|MIOUSSE, ISABELLE - Arkansas Children'S Nutrition Research Center (ACNC)|
|SHARMA, NEHA - Arkansas Children'S Nutrition Research Center (ACNC)|
|BLACKBURN, MICHAEL - Arkansas Children'S Nutrition Research Center (ACNC)|
|VANTREASE, JAMIE - Arkansas Children'S Nutrition Research Center (ACNC)|
|GOMEZ-ACEVEDO, HORACIO - Arkansas Children'S Nutrition Research Center (ACNC)|
|HENNINGS, LEAH - University Arkansas For Medical Sciences (UAMS)|
|SHANKAR, KARTIK - Arkansas Children'S Nutrition Research Center (ACNC)|
|CLEVES, MARIO - Arkansas Children'S Nutrition Research Center (ACNC)|
|RONIS, MARTIN - Arkansas Children'S Nutrition Research Center (ACNC)|
Submitted to: Physiological Genomics
Publication Type: Peer Reviewed Journal
Publication Acceptance Date: 9/16/2013
Publication Date: 12/1/2013
Citation: Miousse, I., Sharma, N., Blackburn, M., Vantrease, J., Gomez-Acevedo, H., Hennings, L., Shankar, K., Cleves, M., Badger, T.M., Ronis, M.J. 2013. Feeding soy protein isolate and treatment with estradiol have different effects on mammary gland morphology and gene expression in weanling male and female rats. Physiological Genomics. 45(22):1072-1083.
Interpretive Summary: In recent years, concerns have emerged that a family of compounds naturally present in soy, isoflavones, may have a feminizing effect in children due to its structural similarity to estrogen. To test this hypothesis, we fed newly weaned male and female rats a diet where the protein source was soy protein isolate, the same compound used in soy infant formula. We compared these with animals fed a diet composed of milk protein, as a negative control, and with animals fed a milk protein diet supplemented with estrogen, as a positive control. At puberty, we studied an estrogen-sensitive tissue: the mammary gland. Our results showed that the diet supplemented with estrogen caused an increase in the number of a structure called "terminal end bud" in male rats, but not in females. Such increases have been associated with increased breast cancer risk in previous studies. However, no such changes were observed in either male or female rats fed soy protein isolate. The soy protein isolate diet also did not increase markers of growth, contrarily to the estrogen-supplemented diet. We further looked at the expression of all genes in the mammary gland of these animals by microarray. There were over 15 times fewer genes in which expression was increased or decreased at least two-folds in the soy protein isolate diet than in the estrogen-supplemented diet. In males, there was a small overlap between genes in which expression was changed by estrogen and soy protein isolate. Some of these genes were associated with a decrease in the development of fat cells. We also found that serum insulin was decreased by soy protein isolate in males. In conclusion, we found that young male rats were more sensitive to estrogen and soy protein isolate in the diet than young female rats. Soy protein isolate had a very small effect on the mammary gland compared to estrogen. In young male animals, diets containing estrogen and soy protein isolate shared some similarities in their ability to repress the expression of a small subset of genes, notably genes that stimulate the development of fat cells.

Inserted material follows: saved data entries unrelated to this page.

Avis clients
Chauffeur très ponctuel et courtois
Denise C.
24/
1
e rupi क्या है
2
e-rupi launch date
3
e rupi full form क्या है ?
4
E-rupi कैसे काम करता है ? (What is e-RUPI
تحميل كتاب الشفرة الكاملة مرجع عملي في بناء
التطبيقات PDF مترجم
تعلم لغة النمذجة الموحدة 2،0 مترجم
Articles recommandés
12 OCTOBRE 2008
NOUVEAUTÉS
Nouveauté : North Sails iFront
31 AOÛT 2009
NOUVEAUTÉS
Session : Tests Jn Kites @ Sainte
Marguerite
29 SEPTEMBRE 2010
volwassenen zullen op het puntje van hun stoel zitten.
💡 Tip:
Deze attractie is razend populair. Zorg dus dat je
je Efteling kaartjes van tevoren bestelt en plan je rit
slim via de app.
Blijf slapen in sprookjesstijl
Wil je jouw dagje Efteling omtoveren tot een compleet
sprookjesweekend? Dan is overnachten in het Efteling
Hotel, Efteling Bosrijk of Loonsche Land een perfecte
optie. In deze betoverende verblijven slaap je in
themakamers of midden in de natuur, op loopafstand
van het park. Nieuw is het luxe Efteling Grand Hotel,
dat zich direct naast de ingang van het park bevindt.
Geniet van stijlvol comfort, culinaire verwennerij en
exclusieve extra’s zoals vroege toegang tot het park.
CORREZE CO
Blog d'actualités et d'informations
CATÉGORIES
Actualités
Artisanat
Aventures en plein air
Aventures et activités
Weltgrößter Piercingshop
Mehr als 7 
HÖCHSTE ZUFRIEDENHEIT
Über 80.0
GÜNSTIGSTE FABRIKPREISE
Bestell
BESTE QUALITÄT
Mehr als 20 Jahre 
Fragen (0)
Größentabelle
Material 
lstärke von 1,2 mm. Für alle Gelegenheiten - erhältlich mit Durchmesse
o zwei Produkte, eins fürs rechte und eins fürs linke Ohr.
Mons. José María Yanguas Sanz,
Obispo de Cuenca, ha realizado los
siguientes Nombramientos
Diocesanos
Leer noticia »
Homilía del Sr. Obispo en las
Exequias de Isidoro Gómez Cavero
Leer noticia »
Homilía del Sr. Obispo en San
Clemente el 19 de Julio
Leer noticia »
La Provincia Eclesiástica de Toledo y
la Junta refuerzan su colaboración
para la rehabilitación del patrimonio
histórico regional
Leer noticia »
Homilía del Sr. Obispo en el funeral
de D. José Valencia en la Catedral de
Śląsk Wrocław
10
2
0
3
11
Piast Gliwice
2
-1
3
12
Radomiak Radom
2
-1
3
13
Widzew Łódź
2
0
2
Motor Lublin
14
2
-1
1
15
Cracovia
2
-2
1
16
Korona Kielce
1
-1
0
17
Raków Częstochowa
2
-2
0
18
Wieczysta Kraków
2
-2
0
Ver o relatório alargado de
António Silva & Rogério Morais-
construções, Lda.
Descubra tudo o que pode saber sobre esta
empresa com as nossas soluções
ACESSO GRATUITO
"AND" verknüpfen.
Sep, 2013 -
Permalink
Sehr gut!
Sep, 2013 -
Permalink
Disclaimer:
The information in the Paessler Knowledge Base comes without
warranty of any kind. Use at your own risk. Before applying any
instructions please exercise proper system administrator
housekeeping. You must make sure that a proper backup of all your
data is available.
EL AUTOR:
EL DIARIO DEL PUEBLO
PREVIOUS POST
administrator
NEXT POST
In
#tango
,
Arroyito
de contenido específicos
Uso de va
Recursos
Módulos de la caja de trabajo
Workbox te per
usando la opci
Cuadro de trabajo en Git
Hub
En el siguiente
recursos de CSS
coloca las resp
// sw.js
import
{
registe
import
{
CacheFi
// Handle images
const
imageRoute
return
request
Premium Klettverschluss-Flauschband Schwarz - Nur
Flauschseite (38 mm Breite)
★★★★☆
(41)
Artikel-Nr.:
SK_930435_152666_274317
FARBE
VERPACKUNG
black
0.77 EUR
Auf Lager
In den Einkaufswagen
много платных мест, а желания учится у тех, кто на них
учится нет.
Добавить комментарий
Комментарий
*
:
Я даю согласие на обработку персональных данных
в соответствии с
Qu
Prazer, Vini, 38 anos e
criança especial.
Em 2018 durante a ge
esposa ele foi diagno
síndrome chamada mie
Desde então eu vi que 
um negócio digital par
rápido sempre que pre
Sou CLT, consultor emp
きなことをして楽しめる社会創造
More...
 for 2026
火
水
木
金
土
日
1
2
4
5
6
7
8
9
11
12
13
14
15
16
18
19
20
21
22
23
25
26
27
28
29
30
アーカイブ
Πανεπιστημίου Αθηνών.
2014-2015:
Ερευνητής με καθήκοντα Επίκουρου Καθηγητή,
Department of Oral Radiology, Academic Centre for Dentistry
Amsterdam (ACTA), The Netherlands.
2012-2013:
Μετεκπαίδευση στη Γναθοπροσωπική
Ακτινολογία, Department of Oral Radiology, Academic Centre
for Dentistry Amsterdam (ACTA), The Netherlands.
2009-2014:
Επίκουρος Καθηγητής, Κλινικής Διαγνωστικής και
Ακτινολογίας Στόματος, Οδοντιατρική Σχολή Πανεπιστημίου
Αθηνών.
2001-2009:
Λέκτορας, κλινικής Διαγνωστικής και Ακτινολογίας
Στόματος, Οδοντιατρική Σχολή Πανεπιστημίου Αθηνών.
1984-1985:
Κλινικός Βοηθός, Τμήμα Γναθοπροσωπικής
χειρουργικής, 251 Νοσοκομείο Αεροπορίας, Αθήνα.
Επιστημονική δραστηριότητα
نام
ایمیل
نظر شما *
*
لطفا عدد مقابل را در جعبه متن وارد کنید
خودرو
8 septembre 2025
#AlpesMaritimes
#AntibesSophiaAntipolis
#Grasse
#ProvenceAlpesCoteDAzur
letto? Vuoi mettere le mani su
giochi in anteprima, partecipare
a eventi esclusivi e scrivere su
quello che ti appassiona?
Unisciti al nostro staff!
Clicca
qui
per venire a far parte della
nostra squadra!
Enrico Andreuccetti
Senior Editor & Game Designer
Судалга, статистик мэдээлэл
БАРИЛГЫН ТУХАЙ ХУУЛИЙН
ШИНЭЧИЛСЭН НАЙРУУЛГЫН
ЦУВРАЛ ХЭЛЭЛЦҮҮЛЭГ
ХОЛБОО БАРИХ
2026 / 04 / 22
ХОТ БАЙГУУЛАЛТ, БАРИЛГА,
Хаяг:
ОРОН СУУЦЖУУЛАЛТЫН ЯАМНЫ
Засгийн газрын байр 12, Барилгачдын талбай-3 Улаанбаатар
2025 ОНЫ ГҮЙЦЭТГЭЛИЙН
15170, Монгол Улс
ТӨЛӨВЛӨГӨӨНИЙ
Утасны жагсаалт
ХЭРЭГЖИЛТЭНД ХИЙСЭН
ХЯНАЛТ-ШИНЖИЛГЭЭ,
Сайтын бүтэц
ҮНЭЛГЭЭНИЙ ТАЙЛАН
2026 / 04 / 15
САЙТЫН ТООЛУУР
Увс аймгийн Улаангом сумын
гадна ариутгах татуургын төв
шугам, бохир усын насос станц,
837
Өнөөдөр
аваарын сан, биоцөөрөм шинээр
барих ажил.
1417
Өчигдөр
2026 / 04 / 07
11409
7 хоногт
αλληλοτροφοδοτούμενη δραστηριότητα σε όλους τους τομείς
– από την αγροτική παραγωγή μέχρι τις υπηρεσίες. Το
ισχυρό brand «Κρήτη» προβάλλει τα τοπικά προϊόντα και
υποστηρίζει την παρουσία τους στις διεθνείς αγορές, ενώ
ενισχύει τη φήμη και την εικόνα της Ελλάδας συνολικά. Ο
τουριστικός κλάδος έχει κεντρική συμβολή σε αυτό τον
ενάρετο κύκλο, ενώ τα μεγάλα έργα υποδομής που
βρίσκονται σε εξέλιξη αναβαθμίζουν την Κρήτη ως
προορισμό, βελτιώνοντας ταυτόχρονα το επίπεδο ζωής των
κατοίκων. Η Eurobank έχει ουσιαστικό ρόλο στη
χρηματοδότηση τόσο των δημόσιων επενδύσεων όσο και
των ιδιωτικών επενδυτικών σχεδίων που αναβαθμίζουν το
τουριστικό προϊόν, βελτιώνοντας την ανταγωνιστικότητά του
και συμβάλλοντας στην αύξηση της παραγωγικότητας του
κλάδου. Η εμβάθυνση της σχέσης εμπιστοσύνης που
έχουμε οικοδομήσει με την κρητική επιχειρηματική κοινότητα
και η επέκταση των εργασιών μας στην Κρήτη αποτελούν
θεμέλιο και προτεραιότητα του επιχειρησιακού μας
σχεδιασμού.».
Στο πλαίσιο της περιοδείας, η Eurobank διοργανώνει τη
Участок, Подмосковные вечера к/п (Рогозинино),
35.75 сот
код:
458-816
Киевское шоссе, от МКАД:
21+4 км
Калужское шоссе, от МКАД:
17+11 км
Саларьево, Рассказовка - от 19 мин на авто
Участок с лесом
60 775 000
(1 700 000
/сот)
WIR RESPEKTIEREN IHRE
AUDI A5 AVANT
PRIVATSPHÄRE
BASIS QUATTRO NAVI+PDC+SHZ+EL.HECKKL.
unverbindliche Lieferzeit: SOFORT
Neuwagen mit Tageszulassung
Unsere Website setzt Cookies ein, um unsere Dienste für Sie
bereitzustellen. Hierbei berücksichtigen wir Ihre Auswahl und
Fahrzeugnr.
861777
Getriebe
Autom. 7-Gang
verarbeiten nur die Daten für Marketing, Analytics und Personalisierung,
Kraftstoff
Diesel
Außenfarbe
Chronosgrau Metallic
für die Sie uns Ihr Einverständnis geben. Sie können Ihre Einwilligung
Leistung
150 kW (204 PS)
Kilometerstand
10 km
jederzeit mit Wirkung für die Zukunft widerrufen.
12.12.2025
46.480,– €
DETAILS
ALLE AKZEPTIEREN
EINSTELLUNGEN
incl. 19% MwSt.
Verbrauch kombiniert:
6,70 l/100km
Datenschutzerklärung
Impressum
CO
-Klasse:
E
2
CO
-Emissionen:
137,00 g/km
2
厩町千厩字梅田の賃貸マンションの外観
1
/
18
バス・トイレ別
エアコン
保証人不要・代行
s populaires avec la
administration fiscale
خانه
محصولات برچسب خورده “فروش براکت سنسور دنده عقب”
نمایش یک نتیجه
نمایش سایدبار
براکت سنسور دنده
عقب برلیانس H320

Technical Abstract: Isoflavones are phytochemical components of soy diets that bind weakly to estrogen receptors (ERs). To study potential estrogen-like actions of soy in the mammary gland during early development, we fed weanling male and female Sprague-Dawley rats a semi-purified diet with casein as the sole protein source from PND21 to PND33, the casein diet supplemented with estradiol (E2) at 10 ug/kg/day or the same diet substituting soy protein isolate (SPI) for casein. In contrast to E2, the SPI diet induced no significant change in mammary morphology. In males, there were 34 genes for which expression was changed, =2-fold in the SPI group versus 509 changed significantly by E2, and 8 versus 174 genes in females. Nearly half of SPI-responsive genes in males were also E2-responsive, including adipogenic genes. Serum insulin was found to be decreased by the SPI diet in males. SPI and E2 both down-regulated the expression of ER (Esr1) in males and females, and ER beta (Esr2) only in males. Chromatin immunoprecipitation (ChIP) revealed an increased binding of ER alpha to the promoter of the progesterone receptor (Pgr) and Esr1 in both SPI and E2 treated males compared to the casein group but differential recruitment of ER. ER promoter binding did not correlate with differences in Pgr mRNA expression. This suggests that SPI fails to recruit appropriate co-activators at E2-inducible genes. Our results are unsupportive of an E2-like proliferative effect of SPI feeding and indicate that SPI behaves like a SERM rather than a weak estrogen in the developing mammary gland.